BEIJING, Nov. 5, 2009 (Xinhua News Agency) -- Chinese airlines stocks outperformed the A-share stock market Thursday.
The A-shares of the three Chinese airline giants China Southern Airlines (NYSE:ZNH) (ZNH.NYSE; 01055.HK; 600029.SH), Air China (601111.SH; 0753.HK) and China Eastern Airlines (CEA.NYSE; 00670.HK; 600115.SH) gained 4.46 percent, 3.97 percent and 5.09 percent, respectively, outperforming the benchmark Shanghai Composite Index, which rose 0.85 percent to close at 3.155.05 points.

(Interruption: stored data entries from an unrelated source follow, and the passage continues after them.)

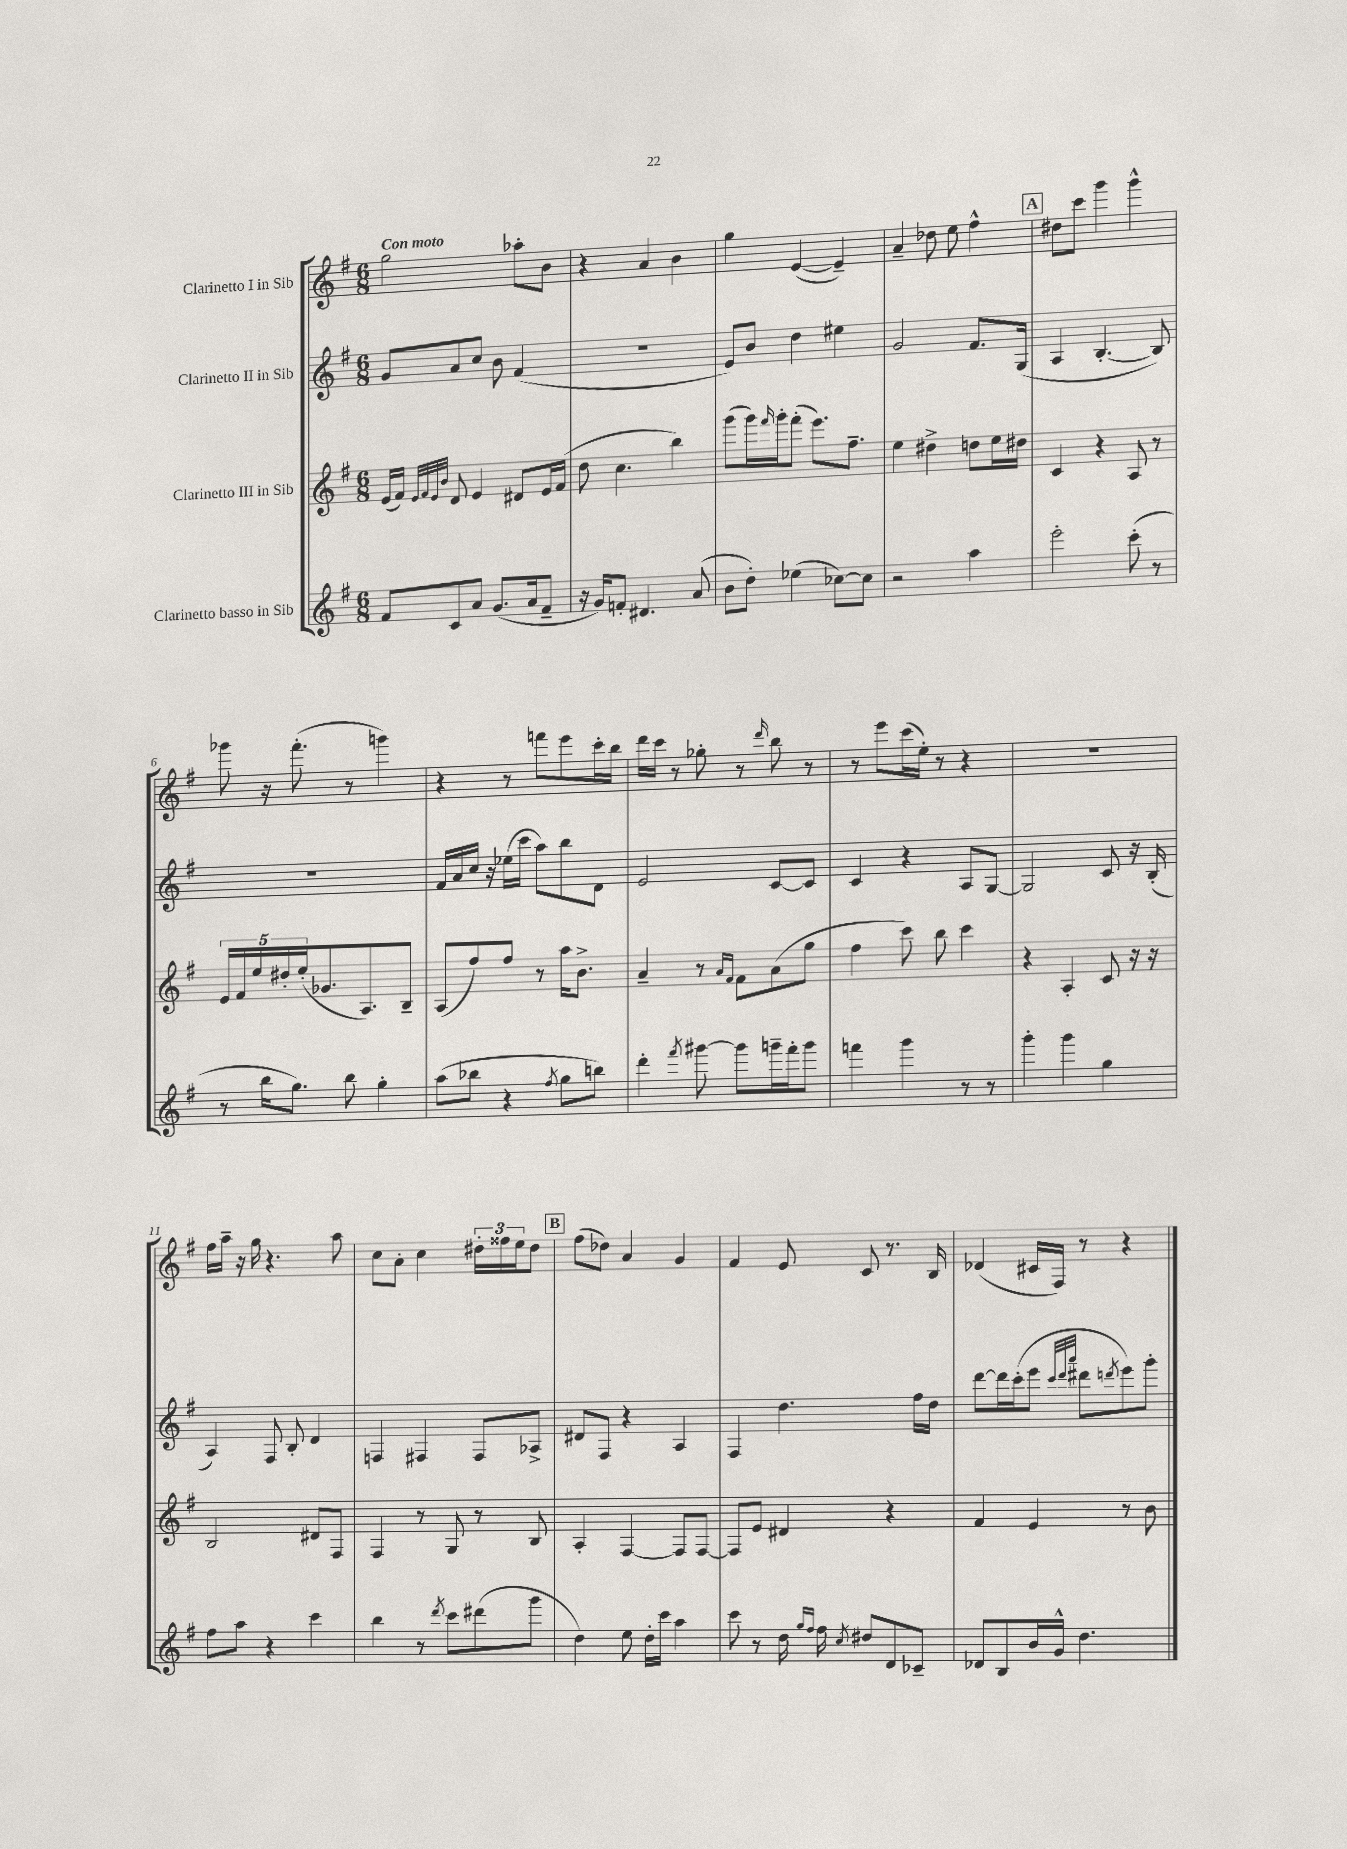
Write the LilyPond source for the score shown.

<<
\new StaffGroup <<
\new Staff = "s0" \with { instrumentName = "Clarinetto I in Sib" } {
    \clef treble \key g \major \numericTimeSignature \time 6/8 \tempo "Con moto"
    g''2 aes''8-. b'8 |
    r4 a'4 b'4 |
    g''4 e'4~( e'4--) |
    a'4-- des''8 e''8 fis''4-^ |
    \mark \markup { \box "A" } dis''8 c'''8 g'''4 g'''4-^ |
    ges'''8 r16 fis'''8.-.( r8 g'''4) |
    r4 r8 f'''8 e'''8 c'''16-. b''16 |
    d'''16 c'''16 r8 ges''8-. r8 \grace { d'''16 } b''8 r8 |
    r8 e'''8 c'''16( e''16-.) r8 r4 |
    R2. |
    fis''16 a''16-- r16 g''16 r4. a''8 |
    c''8 a'8-. c''4 \tuplet 3/2 { dis''16-. fisis''16 e''16 } dis''8 |
    \mark \markup { \box "B" } fis''8( des''8) a'4 g'4 |
    fis'4 e'8 c'8 r8. b16 |
    des'4( cis'16 fis16) r8 r4 \bar "|." |
}
\new Staff = "s1" \with { instrumentName = "Clarinetto II in Sib" } {
    \clef treble \key g \major \numericTimeSignature \time 6/8
    g'8 a'8 c''8 b'8 fis'4( |
    R2. |
    e'8) b'8 d''4 eis''4 |
    g'2 fis'8. g16( |
    \mark \markup { \box "A" } a4 b4.~-. b8) |
    r2. |
    fis'16 a'16 c''16 r16 ees''16( c'''16 a''8) b''8 d'8 |
    e'2 c'8~ c'8 |
    c'4 r4 a8 g8~ |
    g2 c'8 r16 b16-.( |
    a4) fis8 b8-. d'4 |
    f4 fis4 fis8 aes8-> |
    \mark \markup { \box "B" } dis'8 fis8 r4 a4 |
    fis4 d''4. fis''16 d''16 |
    d'''8~ d'''16 c'''16-.( e'''8 \grace { c'''32 d'''32 a'''32 } dis'''8 \acciaccatura { d'''8 } e'''8) g'''8-. \bar "|." |
}
\new Staff = "s2" \with { instrumentName = "Clarinetto III in Sib" } {
    \clef treble \key g \major \numericTimeSignature \time 6/8
    e'16( fis'16) \grace { e'32 fis'32 e'32 b'32 } d'8 e'4 dis'8 e'16 fis'16( |
    d''8 c''4. b''4) |
    g'''8( g'''16) \grace { fis'''16 } g'''16-. fis'''8-.( e'''8.) fis''8.-- |
    e''4 dis''4-> d''8 e''16 dis''16 |
    \mark \markup { \box "A" } c'4 r4 a8 r8 |
    \tuplet 5/4 { e'16 fis'16 e''16 dis''16-. e''16-.( } ges'8. a8.) b8-- |
    a8( fis''8) fis''8 r8 a''16 b'8.-> |
    a'4-- r8 \grace { a'16 fis'16 } fis'8 a'8( g''8 |
    fis''4 c'''8) b''8 c'''4 |
    r4 a4-. c'8 r16 r16 |
    b2 dis'8 fis8 |
    fis4 r8 g8 r8 b8 |
    \mark \markup { \box "B" } a4-. fis4~ fis8 fis8~ |
    fis8 e'8 dis'4 r4 |
    fis'4 e'4 r8 b'8 \bar "|." |
}
\new Staff = "s3" \with { instrumentName = "Clarinetto basso in Sib" } {
    \clef treble \key g \major \numericTimeSignature \time 6/8
    fis'8 c'8 a'8 g'8.( a'16 fis'8-- |
    r16 g'16) f'8-. dis'4. a'8( |
    b'8 d''8-.) ees''4( ces''8~) ces''8 |
    r2 a''4 |
    \mark \markup { \box "A" } e'''2-. c'''8-.( r8 |
    r8 b''16 g''8.) b''8 g''4-. |
    a''8( bes''8 r4 \acciaccatura { fis''8 } g''8 b''8) |
    d'''4-. \acciaccatura { fis'''8 } gis'''8~ gis'''8 g'''16-- fis'''16-. g'''8 |
    f'''4 g'''4 r8 r8 |
    g'''4-. g'''4 g''4 |
    fis''8 a''8 r4 c'''4 |
    b''4 r8 \acciaccatura { d'''8 } c'''8 dis'''8( g'''8 |
    \mark \markup { \box "B" } d''4) e''8 d''16-. c'''16 a''4 |
    c'''8 r8 d''16 \grace { g''16 fis''16 } fis''16 \acciaccatura { c''8 } dis''8 d'8 ces'8-- |
    des'8 b8 b'16 g'16-^ d''4. \bar "|." |
}
>>
>>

The Chinese airlines stocks were stimulated by China Securities Regulatory Commission (CSRC)'s approval on the A-share issue scheme of China Eastern, which plans to place 1.35 billion A-shares and no more than 490 million H-shares, aiming to raise seven billion yuan.
The airline stocks are also supported by China's central government's official approval on the Shanghai Disneyland (NYSE:DCQ) (NYSE:DIS) Project, announced by the Shanghai municipal government Wednesday. Many Chinese airlines hold the plan to open Disneyland flight routes in the future upon the settlement of the Disneyland project in Shanghai.
The A-shares of Shanghai Airlines (600591.SH) and Hainan Airlines (600221.SH) also surged 4.99 percent and 8.55 percent, respectively, on Thursday.